Warsaw : Poland
On February 27, 1861 a crowd in Warsaw protesting Russian rule over Poland was fired upon by Russian troops killing five protesters. Warsaw become the capital of newly independent Poland again in 1918.
Warsaw flourished in the late nineteenth century under Mayor Sokrates Starynkiewicz (1875 – 1892), a Russian-born General appointed by Tsar Alexander III. Under Starynkiewicz, Warsaw saw its first water and sewerage system designed and built (by English engineer William Lindley and his son, William Heerlein Lindley), as well as expansion or modernization of trams, street lighting and gas works.
In the course of the Polish-Bolshevik War of 1920 there was a huge Battle of Warsaw fought on the eastern outskirts of the city in which the capital of Poland was defended and the Red Army defeated.
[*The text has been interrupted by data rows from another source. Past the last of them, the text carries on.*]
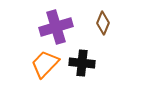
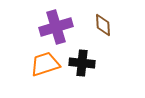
brown diamond: moved 2 px down; rotated 25 degrees counterclockwise
orange trapezoid: rotated 28 degrees clockwise
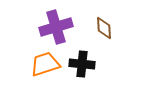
brown diamond: moved 1 px right, 3 px down
black cross: moved 1 px down
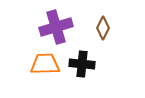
brown diamond: moved 1 px left; rotated 30 degrees clockwise
orange trapezoid: rotated 16 degrees clockwise
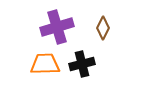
purple cross: moved 1 px right
black cross: rotated 20 degrees counterclockwise
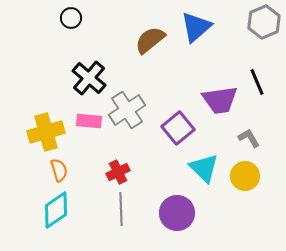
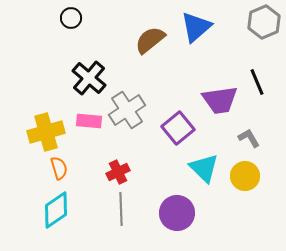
orange semicircle: moved 2 px up
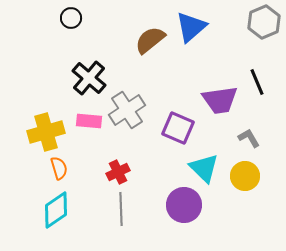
blue triangle: moved 5 px left
purple square: rotated 28 degrees counterclockwise
purple circle: moved 7 px right, 8 px up
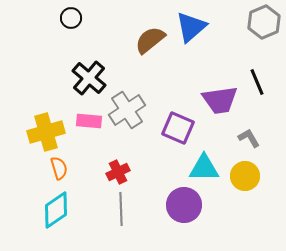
cyan triangle: rotated 44 degrees counterclockwise
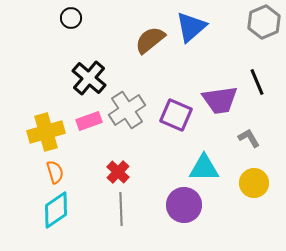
pink rectangle: rotated 25 degrees counterclockwise
purple square: moved 2 px left, 13 px up
orange semicircle: moved 4 px left, 4 px down
red cross: rotated 20 degrees counterclockwise
yellow circle: moved 9 px right, 7 px down
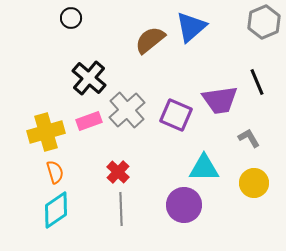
gray cross: rotated 9 degrees counterclockwise
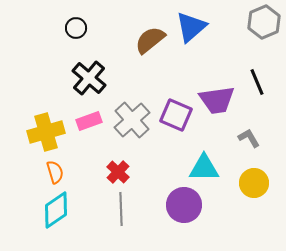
black circle: moved 5 px right, 10 px down
purple trapezoid: moved 3 px left
gray cross: moved 5 px right, 10 px down
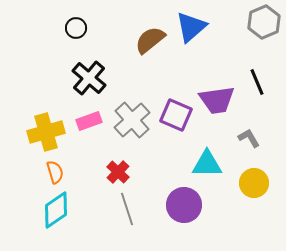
cyan triangle: moved 3 px right, 4 px up
gray line: moved 6 px right; rotated 16 degrees counterclockwise
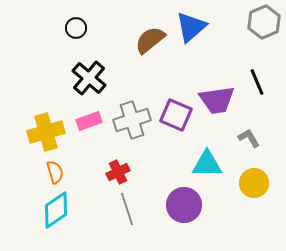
gray cross: rotated 24 degrees clockwise
red cross: rotated 20 degrees clockwise
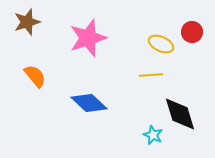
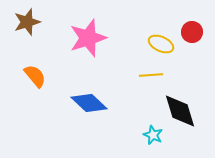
black diamond: moved 3 px up
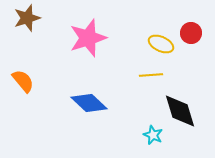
brown star: moved 4 px up
red circle: moved 1 px left, 1 px down
orange semicircle: moved 12 px left, 5 px down
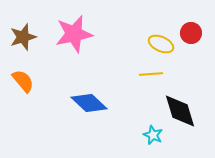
brown star: moved 4 px left, 19 px down
pink star: moved 14 px left, 4 px up; rotated 6 degrees clockwise
yellow line: moved 1 px up
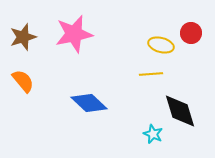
yellow ellipse: moved 1 px down; rotated 10 degrees counterclockwise
cyan star: moved 1 px up
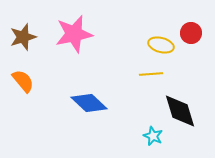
cyan star: moved 2 px down
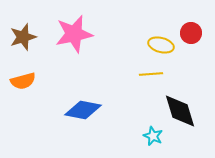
orange semicircle: rotated 115 degrees clockwise
blue diamond: moved 6 px left, 7 px down; rotated 33 degrees counterclockwise
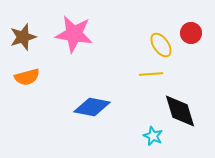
pink star: rotated 21 degrees clockwise
yellow ellipse: rotated 40 degrees clockwise
orange semicircle: moved 4 px right, 4 px up
blue diamond: moved 9 px right, 3 px up
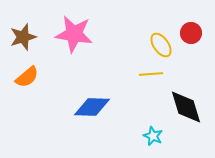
orange semicircle: rotated 25 degrees counterclockwise
blue diamond: rotated 9 degrees counterclockwise
black diamond: moved 6 px right, 4 px up
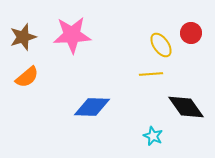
pink star: moved 2 px left, 1 px down; rotated 12 degrees counterclockwise
black diamond: rotated 18 degrees counterclockwise
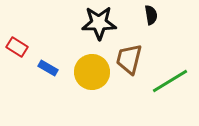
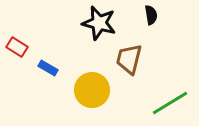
black star: rotated 16 degrees clockwise
yellow circle: moved 18 px down
green line: moved 22 px down
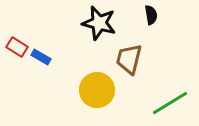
blue rectangle: moved 7 px left, 11 px up
yellow circle: moved 5 px right
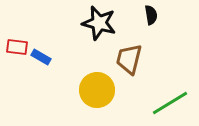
red rectangle: rotated 25 degrees counterclockwise
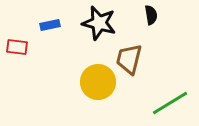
blue rectangle: moved 9 px right, 32 px up; rotated 42 degrees counterclockwise
yellow circle: moved 1 px right, 8 px up
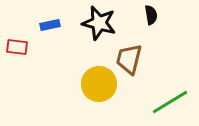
yellow circle: moved 1 px right, 2 px down
green line: moved 1 px up
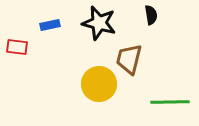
green line: rotated 30 degrees clockwise
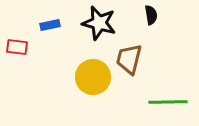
yellow circle: moved 6 px left, 7 px up
green line: moved 2 px left
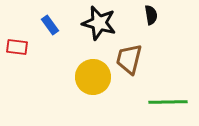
blue rectangle: rotated 66 degrees clockwise
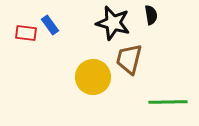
black star: moved 14 px right
red rectangle: moved 9 px right, 14 px up
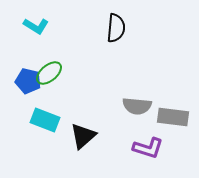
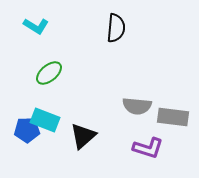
blue pentagon: moved 1 px left, 49 px down; rotated 15 degrees counterclockwise
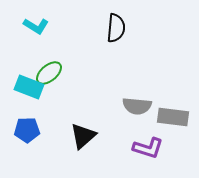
cyan rectangle: moved 16 px left, 33 px up
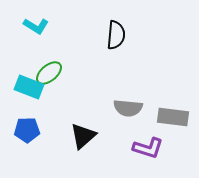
black semicircle: moved 7 px down
gray semicircle: moved 9 px left, 2 px down
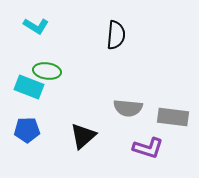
green ellipse: moved 2 px left, 2 px up; rotated 48 degrees clockwise
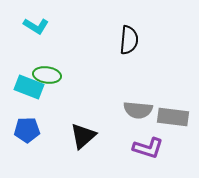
black semicircle: moved 13 px right, 5 px down
green ellipse: moved 4 px down
gray semicircle: moved 10 px right, 2 px down
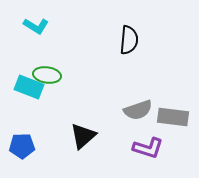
gray semicircle: rotated 24 degrees counterclockwise
blue pentagon: moved 5 px left, 16 px down
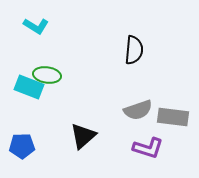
black semicircle: moved 5 px right, 10 px down
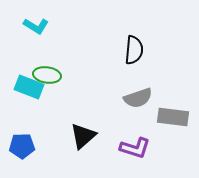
gray semicircle: moved 12 px up
purple L-shape: moved 13 px left
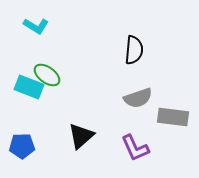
green ellipse: rotated 28 degrees clockwise
black triangle: moved 2 px left
purple L-shape: rotated 48 degrees clockwise
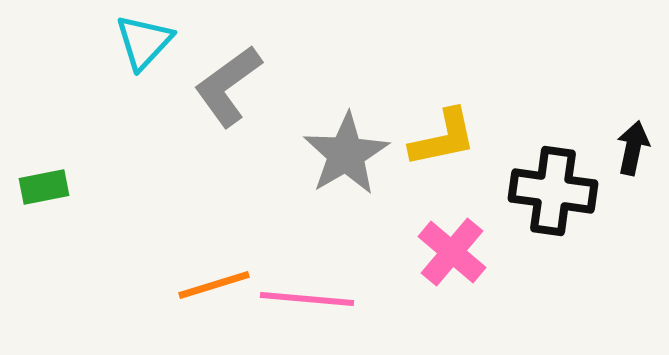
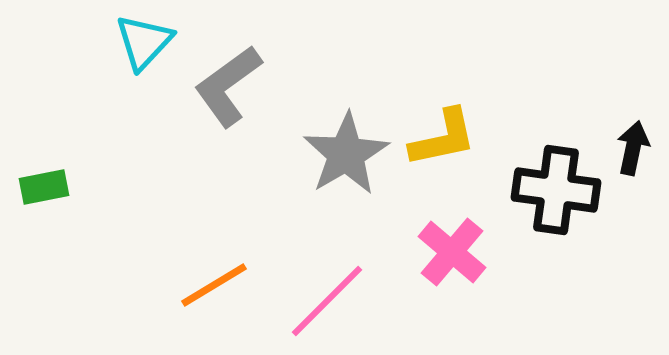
black cross: moved 3 px right, 1 px up
orange line: rotated 14 degrees counterclockwise
pink line: moved 20 px right, 2 px down; rotated 50 degrees counterclockwise
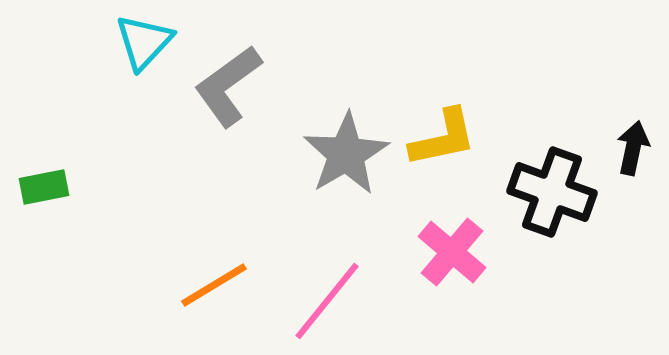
black cross: moved 4 px left, 2 px down; rotated 12 degrees clockwise
pink line: rotated 6 degrees counterclockwise
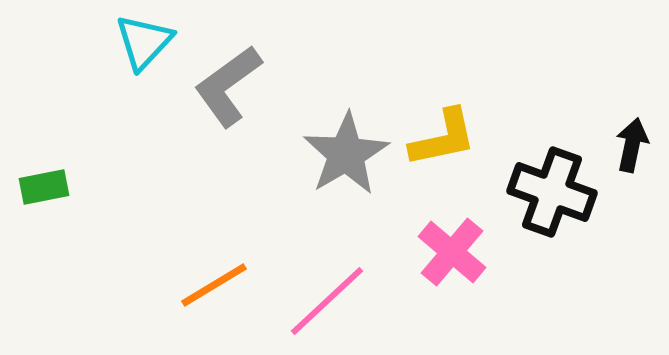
black arrow: moved 1 px left, 3 px up
pink line: rotated 8 degrees clockwise
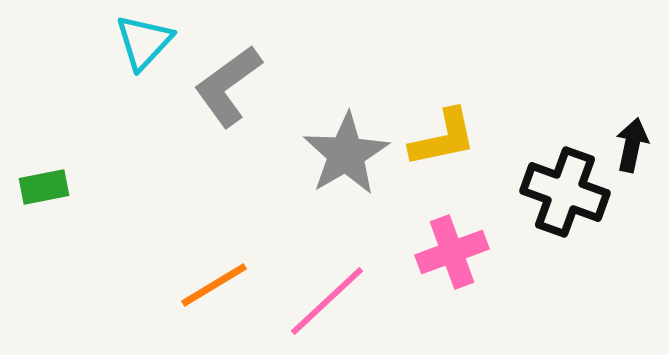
black cross: moved 13 px right
pink cross: rotated 30 degrees clockwise
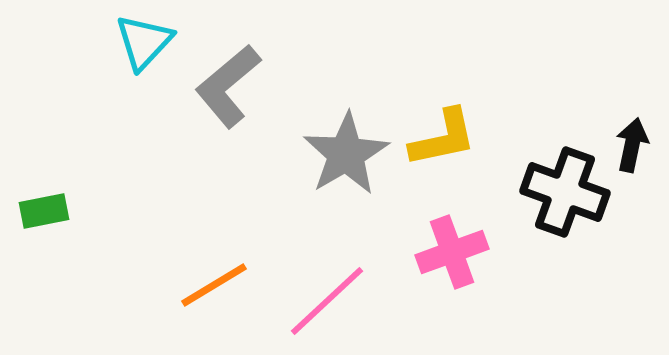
gray L-shape: rotated 4 degrees counterclockwise
green rectangle: moved 24 px down
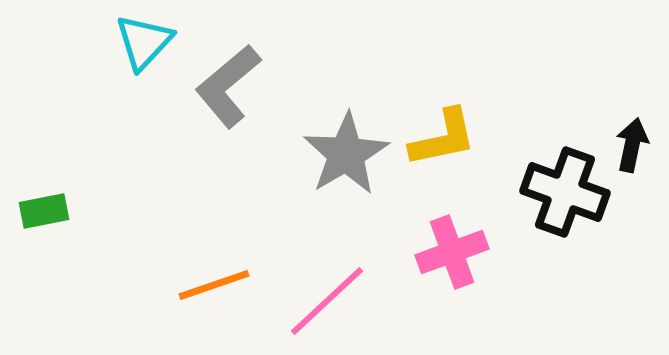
orange line: rotated 12 degrees clockwise
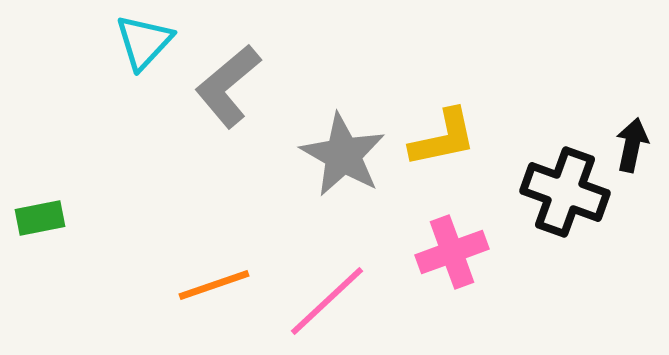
gray star: moved 3 px left, 1 px down; rotated 12 degrees counterclockwise
green rectangle: moved 4 px left, 7 px down
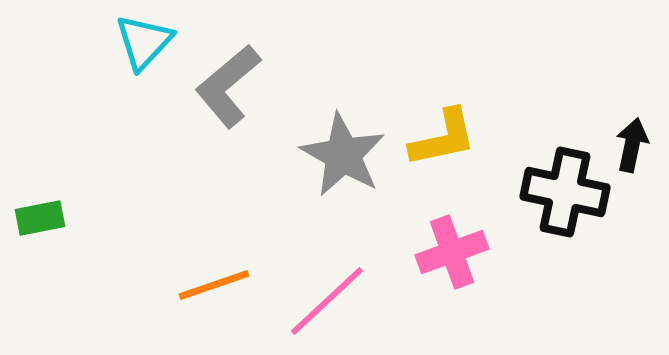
black cross: rotated 8 degrees counterclockwise
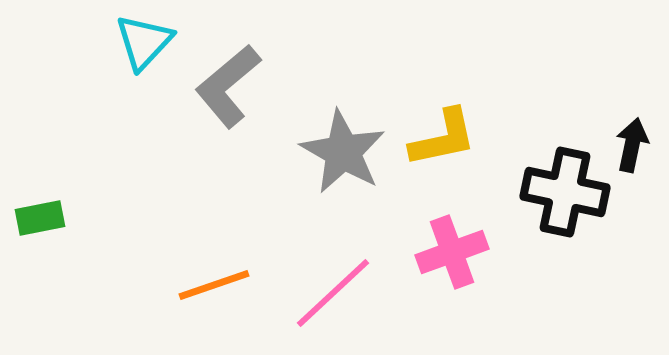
gray star: moved 3 px up
pink line: moved 6 px right, 8 px up
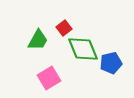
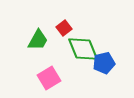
blue pentagon: moved 7 px left
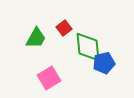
green trapezoid: moved 2 px left, 2 px up
green diamond: moved 5 px right, 2 px up; rotated 16 degrees clockwise
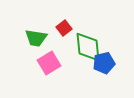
green trapezoid: rotated 70 degrees clockwise
pink square: moved 15 px up
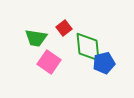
pink square: moved 1 px up; rotated 25 degrees counterclockwise
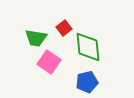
blue pentagon: moved 17 px left, 19 px down
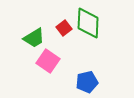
green trapezoid: moved 2 px left; rotated 40 degrees counterclockwise
green diamond: moved 24 px up; rotated 8 degrees clockwise
pink square: moved 1 px left, 1 px up
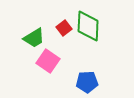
green diamond: moved 3 px down
blue pentagon: rotated 10 degrees clockwise
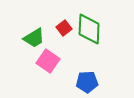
green diamond: moved 1 px right, 3 px down
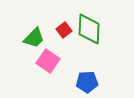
red square: moved 2 px down
green trapezoid: rotated 15 degrees counterclockwise
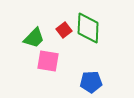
green diamond: moved 1 px left, 1 px up
pink square: rotated 25 degrees counterclockwise
blue pentagon: moved 4 px right
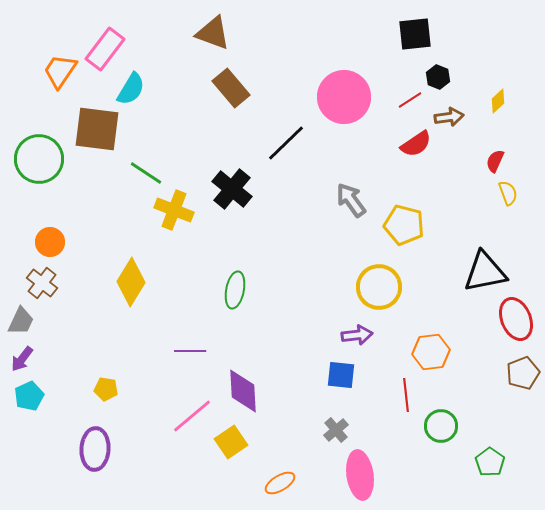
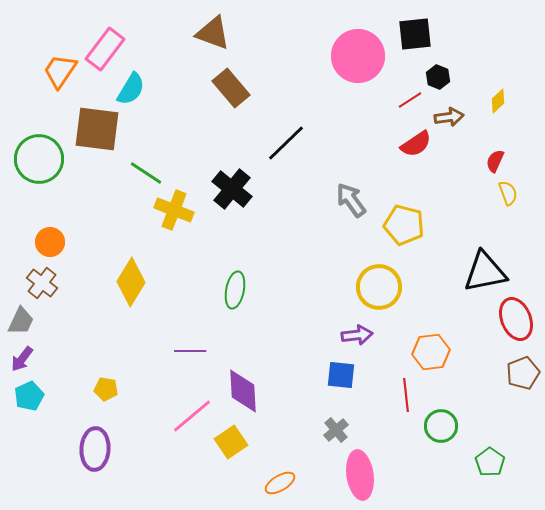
pink circle at (344, 97): moved 14 px right, 41 px up
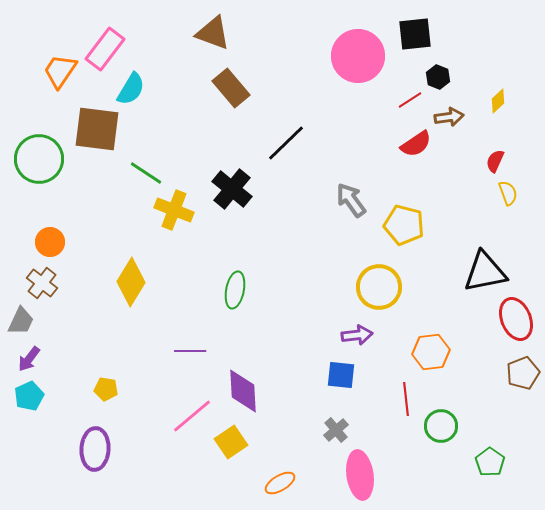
purple arrow at (22, 359): moved 7 px right
red line at (406, 395): moved 4 px down
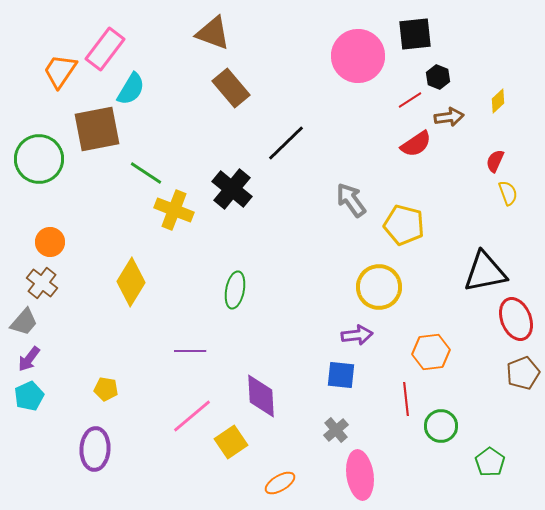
brown square at (97, 129): rotated 18 degrees counterclockwise
gray trapezoid at (21, 321): moved 3 px right, 1 px down; rotated 16 degrees clockwise
purple diamond at (243, 391): moved 18 px right, 5 px down
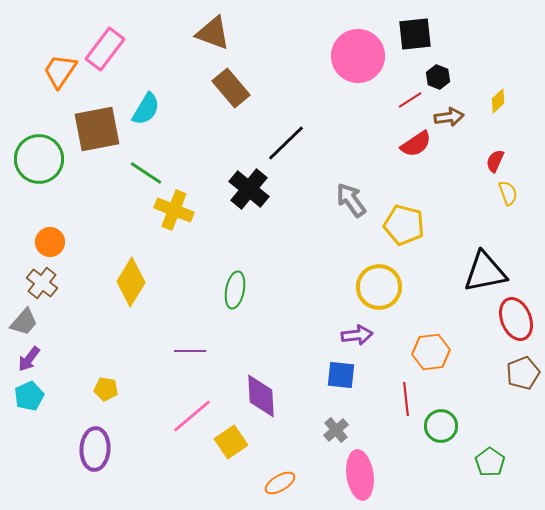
cyan semicircle at (131, 89): moved 15 px right, 20 px down
black cross at (232, 189): moved 17 px right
Warsaw is notable among Europe’s capital cities not for its size, its age, or its beauty but for its indestructibility. It is a phoenix that has risen repeatedly from the ashes. Having suffered dreadful damage during the Swedish and Prussian wars of 1655-1656, it was again assaulted in 1794, when the Russian army massacred the population of the right-bank suburb of Praga. Its most remarkable act of survival, though, was its rebirth following almost complete destruction during the Second World War.